Kane Follows

Personal information
- Nationality: New Zealand
- Born: 27 May 1997 (age 28) Auckland, New Zealand
- Height: 1.97 m (6 ft 6 in)

Sport
- Sport: Swimming
- Strokes: Backstroke
- Club: Neptune Swim Club
- Coach: Lars Humer

= Kane Follows =

New Zealand Olympian

Kane Follows (born 27 May 1997) is a New Zealand swimmer who competed at the 2024 Summer Olympics.
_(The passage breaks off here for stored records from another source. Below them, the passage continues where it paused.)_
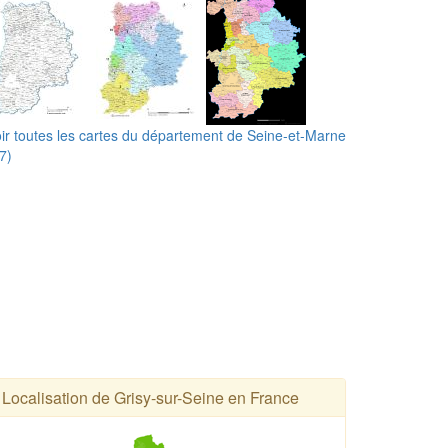
ir toutes les cartes du département de Seine-et-Marne
7)
Localisation de Grisy-sur-Seine en France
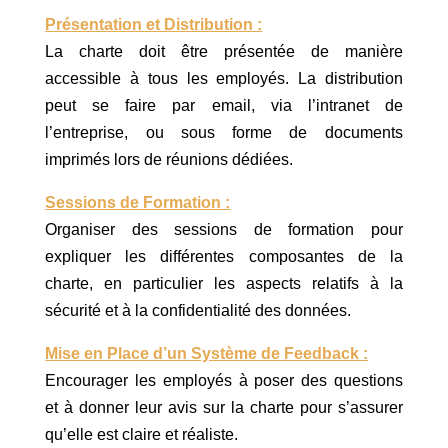
Présentation et Distribution :
La charte doit être présentée de manière
accessible à tous les employés. La distribution
peut se faire par email, via l’intranet de
l’entreprise, ou sous forme de documents
imprimés lors de réunions dédiées.
Sessions de Formation :
Organiser des sessions de formation pour
expliquer les différentes composantes de la
charte, en particulier les aspects relatifs à la
sécurité et à la confidentialité des données.
Mise en Place d’un Système de Feedback :
Encourager les employés à poser des questions
et à donner leur avis sur la charte pour s’assurer
qu’elle est claire et réaliste.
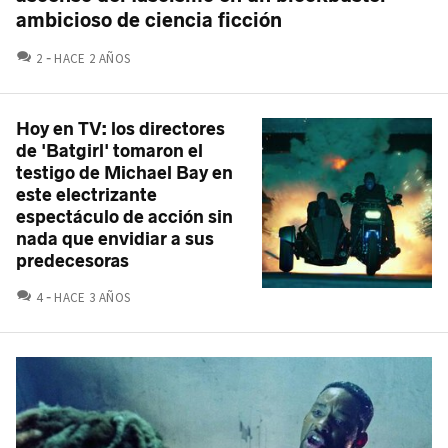
ambicioso de ciencia ficción
COMENTARIOS
2
HACE 2 AÑOS
Hoy en TV: los directores
de 'Batgirl' tomaron el
testigo de Michael Bay en
este electrizante
espectáculo de acción sin
nada que envidiar a sus
predecesoras
COMENTARIOS
4
HACE 3 AÑOS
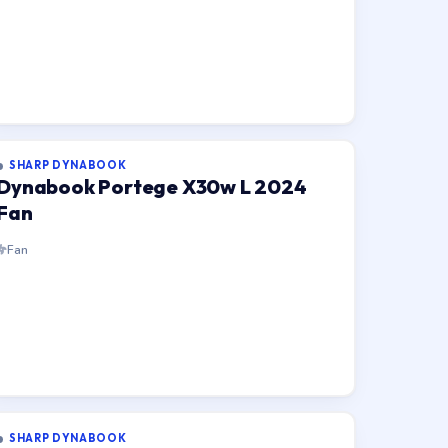
SHARP DYNABOOK
Dynabook Portege X30w L 2024
Fan
Fan
SHARP DYNABOOK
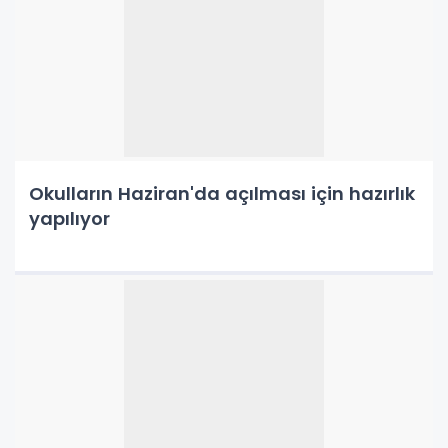
Okulların Haziran'da açılması için hazırlık
yapılıyor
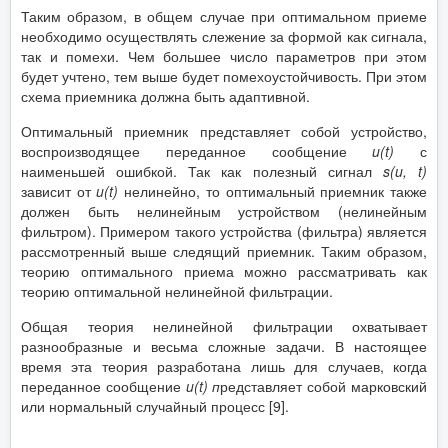
Таким образом, в общем случае при оптимальном приеме
необходимо осуществлять слежение за формой как сигнала,
так и помехи. Чем большее число параметров при этом
будет учтено, тем выше будет помехоустойчивость. При этом
схема приемника должна быть адаптивной.
Оптимальный приемник представляет собой устройство,
воспроизводящее переданное сообщение
u
(
t
)
с
наименьшей ошибкой. Так как полезный сигнал
s
(
u
,
t
)
зависит от
u
(
t
)
нелинейно, то оптимальный приемник также
должен быть нелинейным устройством (нелинейным
фильтром). Примером такого устройства (фильтра) является
рассмотренный выше следящий приемник. Таким образом,
теорию оптимального приема можно рассматривать как
теорию оптимальной нелинейной фильтрации.
Общая теория нелинейной фильтрации охватывает
разнообразные и весьма сложные задачи. В настоящее
время эта теория разработана лишь для случаев, когда
переданное сообщение
u
(
t
) п
редставляет собой марковский
или нормальный случайный процесс [9].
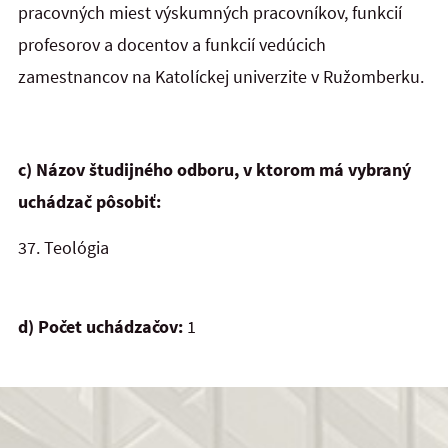
pracovných miest výskumných pracovníkov, funkcií
profesorov a docentov a funkcií vedúcich
zamestnancov na Katolíckej univerzite v Ružomberku.
c) Názov študijného odboru, v ktorom má vybraný
uchádzač pôsobiť:
37.
Teológia
d) Počet uchádzačov:
1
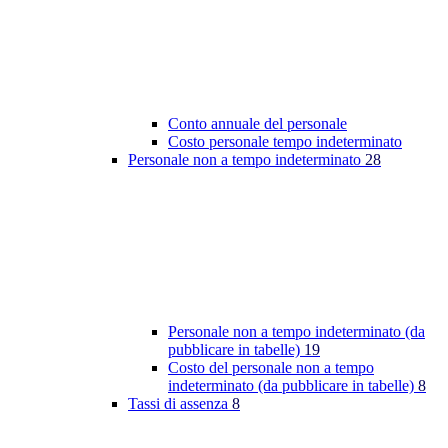
Conto annuale del personale
Costo personale tempo indeterminato
Personale non a tempo indeterminato
28
Personale non a tempo indeterminato (da
pubblicare in tabelle)
19
Costo del personale non a tempo
indeterminato (da pubblicare in tabelle)
8
Tassi di assenza
8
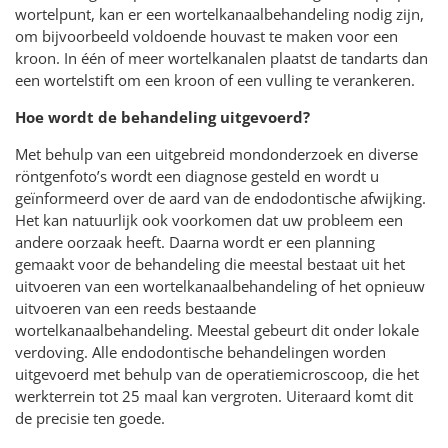
wortelpunt, kan er een wortelkanaalbehandeling nodig zijn,
om bijvoorbeeld voldoende houvast te maken voor een
kroon. In één of meer wortelkanalen plaatst de tandarts dan
een wortelstift om een kroon of een vulling te verankeren.
Hoe wordt de behandeling uitgevoerd?
Met behulp van een uitgebreid mondonderzoek en diverse
röntgenfoto’s wordt een diagnose gesteld en wordt u
geïnformeerd over de aard van de endodontische afwijking.
Het kan natuurlijk ook voorkomen dat uw probleem een
andere oorzaak heeft. Daarna wordt er een planning
gemaakt voor de behandeling die meestal bestaat uit het
uitvoeren van een wortelkanaalbehandeling of het opnieuw
uitvoeren van een reeds bestaande
wortelkanaalbehandeling. Meestal gebeurt dit onder lokale
verdoving. Alle endodontische behandelingen worden
uitgevoerd met behulp van de operatiemicroscoop, die het
werkterrein tot 25 maal kan vergroten. Uiteraard komt dit
de precisie ten goede.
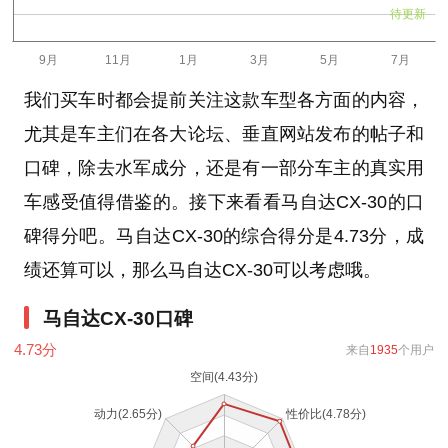
待更新
我们买车时都会提前关注这款车型各方面的内容，
尤其是车主们在各大论坛、垂直网站发布的帖子和
口碑，除去水军成分，还是有一部分车主的真实用
车感受值得借鉴的。接下来看看马自达CX-30的口
碑得分吧。马自达CX-30的综合得分是4.73分，成
绩还算可以，那么马自达CX-30可以考虑哦。
马自达CX-30口碑
4.73
分
来自
1935
个用户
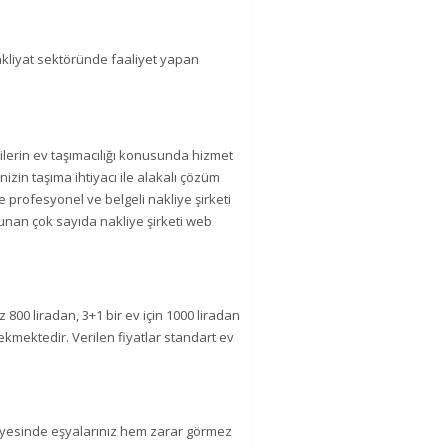
akliyat sektöründe faaliyet yapan
işilerin ev taşımacılığı konusunda hizmet
nizin taşıma ihtiyacı ile alakalı çözüm
 profesyonel ve belgeli nakliye şirketi
sunan çok sayıda nakliye şirketi web
 800 liradan, 3+1 bir ev için 1000 liradan
ekmektedir. Verilen fiyatlar standart ev
ayesinde eşyalarınız hem zarar görmez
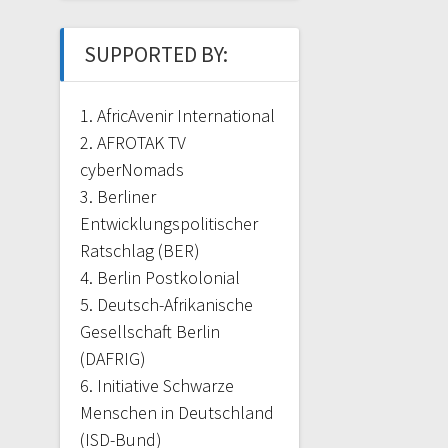
SUPPORTED BY:
1. AfricAvenir International
2. AFROTAK TV
cyberNomads
3. Berliner
Entwicklungspolitischer
Ratschlag (BER)
4. Berlin Postkolonial
5. Deutsch-Afrikanische
Gesellschaft Berlin
(DAFRIG)
6. Initiative Schwarze
Menschen in Deutschland
(ISD-Bund)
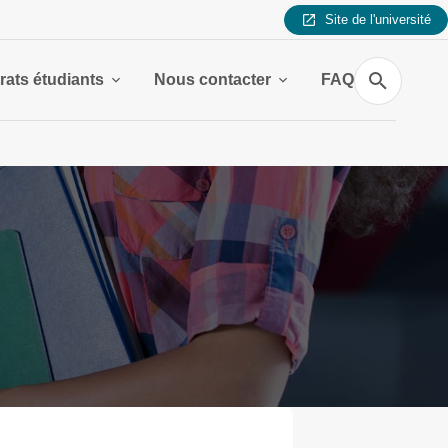
Site de l'université
Recherche
rats étudiants
Nous contacter
FAQ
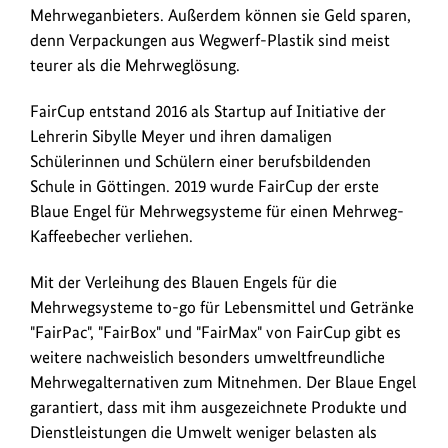
Mehrweganbieters. Außerdem können sie Geld sparen,
denn Verpackungen aus Wegwerf-Plastik sind meist
teurer als die Mehrweglösung.
FairCup entstand 2016 als Startup auf Initiative der
Lehrerin Sibylle Meyer und ihren damaligen
Schülerinnen und Schülern einer berufsbildenden
Schule in Göttingen. 2019 wurde FairCup der erste
Blaue Engel für Mehrwegsysteme für einen Mehrweg-
Kaffeebecher verliehen.
Mit der Verleihung des Blauen Engels für die
Mehrwegsysteme to-go für Lebensmittel und Getränke
"FairPac", "FairBox" und "FairMax" von FairCup gibt es
weitere nachweislich besonders umweltfreundliche
Mehrwegalternativen zum Mitnehmen. Der Blaue Engel
garantiert, dass mit ihm ausgezeichnete Produkte und
Dienstleistungen die Umwelt weniger belasten als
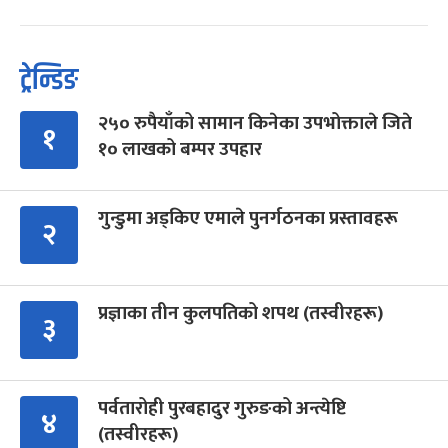
ट्रेन्डिङ
२५० रुपैयाँको सामान किनेका उपभोक्ताले जिते
१
१० लाखको बम्पर उपहार
गुन्डुमा अड्किए एमाले पुनर्गठनका प्रस्तावहरू
२
प्रज्ञाका तीन कुलपतिको शपथ (तस्वीरहरू)
३
पर्वतारोही पुरबहादुर गुरुङको अन्त्येष्टि
४
(तस्वीरहरू)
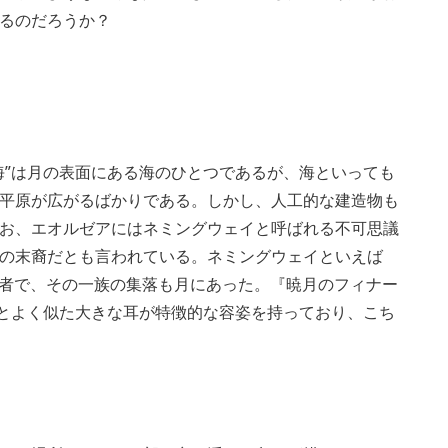
るのだろうか？
海”は月の表面にある海のひとつであるが、海といっても
平原が広がるばかりである。しかし、人工的な建造物も
お、エオルゼアにはネミングウェイと呼ばれる不可思議
の末裔だとも言われている。ネミングウェイといえば
浪者で、その一族の集落も月にあった。『暁月のフィナー
イとよく似た大きな耳が特徴的な容姿を持っており、こち
View
and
Follows was born and raised in Auckland. He attended One Tree Hill College in Auckland and the University of Hawai'i.

== Swimming career ==
Follows currently lives and trains in Dunedin under Lars Humer. Previous to training in Dunedin with the Neptune Swim Club, Follows also trained at Mt Eden Swimming, North Shore Swimming Club and the University of Hawai'i.

He first represented New Zealand at a senior level in the 2022 FINA World Swimming Championships (25 m) in Melbourne with a 14th place finish in the 200 metres backstroke in a time of 1:53.11.

At the 2024 New Zealand Olympic Trials, Follows won the 200 metres backstroke breaking the New Zealand record (set by Gareth Kean in 2012), with a time of 1:57.13 and qualified for the Olympics.

At the 2024 Summer Olympics, Follows finished 21st in the 200 metres backstroke with a time of 1:58.63 and 33rd in the 100 metres backstroke.